Two local companies announced plans to expand operations and add employees. Badia Spices, a worldwide seller of spices marketed to Hispanic and African-American consumers, will move to a new 37,000-sq.-ft. facility and create 25 new jobs. And BRB Cabinets, a maker of prefabricated cabinets, will move to a new 43,000-sq.-ft. facility within Miami-Dade's recently designated North Central Enterprise Zone. The company will hire 10 new employees.

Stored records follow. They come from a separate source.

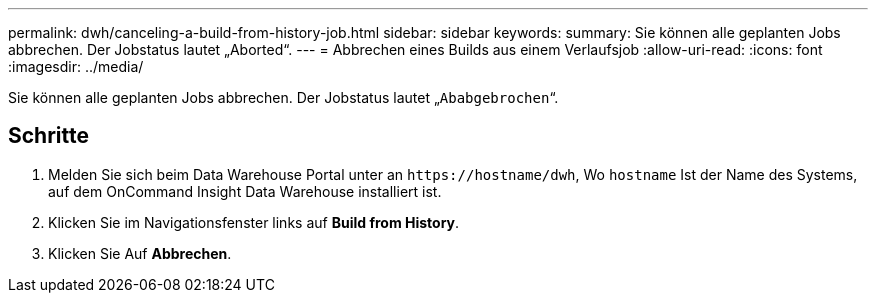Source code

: ---
permalink: dwh/canceling-a-build-from-history-job.html 
sidebar: sidebar 
keywords:  
summary: Sie können alle geplanten Jobs abbrechen. Der Jobstatus lautet „Aborted“. 
---
= Abbrechen eines Builds aus einem Verlaufsjob
:allow-uri-read: 
:icons: font
:imagesdir: ../media/


[role="lead"]
Sie können alle geplanten Jobs abbrechen. Der Jobstatus lautet „`Ababgebrochen`“.



== Schritte

. Melden Sie sich beim Data Warehouse Portal unter an `+https://hostname/dwh+`, Wo `hostname` Ist der Name des Systems, auf dem OnCommand Insight Data Warehouse installiert ist.
. Klicken Sie im Navigationsfenster links auf *Build from History*.
. Klicken Sie Auf *Abbrechen*.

A judge has ordered Miami-Dade County to let voters in two unincorporated neighborhoods decide whether they want to govern themselves. The decision paves the way for elections within 90 days for residents of the Doral and Palmetto Bay areas. County officials fear other areas will follow, leading to an exodus of Miami-Dade's wealthier communities from county government.
South Florida - Alabama-based Colonial Bank is laying off 35 employees after consolidating operations at its branches in Miami, Miami Beach, Fort Lauderdale and West Palm Beach. The company, which entered the region in early 1997, operates 16 south Florida branches and expects to open five more.
Two national retailers, J. Riggins and Wild Pair, will cease operations and close 43 stores statewide, including 27 in south Florida. J. Riggins, which sells young men's clothing and Wild Pair, a shoe retailer, are both owned by Boston-based Edison Brothers Stores, which filed for bankruptcy protection earlier this year.